Passage provided:
=-=-=-=-=
The General Electric ADVENT engine has an adaptive-fan, which creates a third stream of air, an extremely high-pressure compressor, a new combustion system, various new materials such as ceramic matrix composites and cooling technologies, McCormick said.
In testing, the General Electric ADVENT design’s core engine temperature exceeded its goal by more than 130 degrees Fahrenheit. According to the company, the engine set a record for the highest combined compressor and turbine temperature in the history of jet engine propulsion as validated by AFRL.
Further, McCormick said that the ADVENT demonstrator engine is actually exceeding expectations in many cases including for fuel burn. The fuel efficiency target for ADVENT was to reduce fuel-burn by 25 percent.
=-=-=-=-=
Information shown:
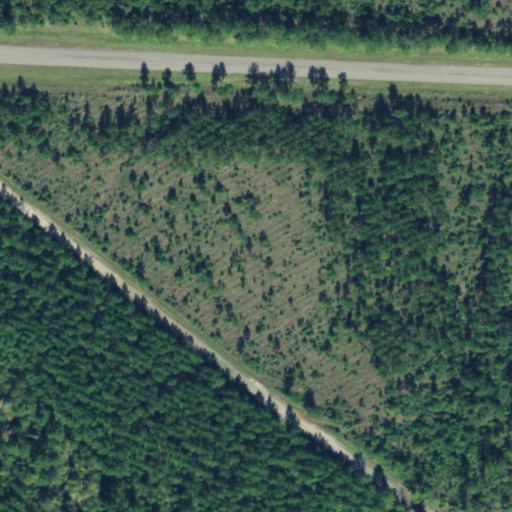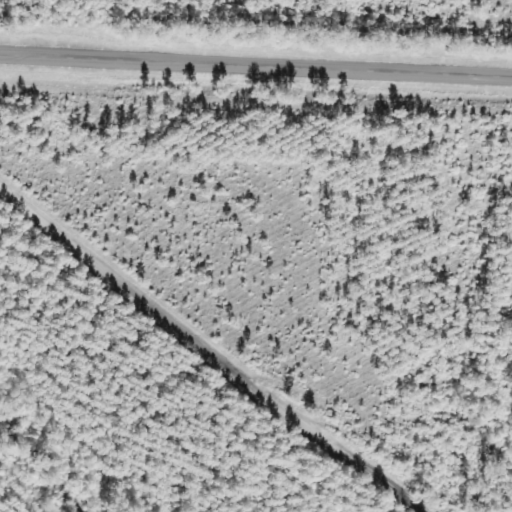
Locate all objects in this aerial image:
road: (255, 65)
road: (208, 350)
=-=-=-=-=
About this exercise:
Set down the stretch of the ADVENT engine passage from "The General Electric ADVENT engine" through "by 25 percent." word for word. This material has no connection to the passage about the ADVENT engine.

Exercise output:
The General Electric ADVENT engine has an adaptive-fan, which creates a third stream of air, an extremely high-pressure compressor, a new combustion system, various new materials such as ceramic matrix composites and cooling technologies, McCormick said.
In testing, the General Electric ADVENT design’s core engine temperature exceeded its goal by more than 130 degrees Fahrenheit. According to the company, the engine set a record for the highest combined compressor and turbine temperature in the history of jet engine propulsion as validated by AFRL.
Further, McCormick said that the ADVENT demonstrator engine is actually exceeding expectations in many cases including for fuel burn. The fuel efficiency target for ADVENT was to reduce fuel-burn by 25 percent.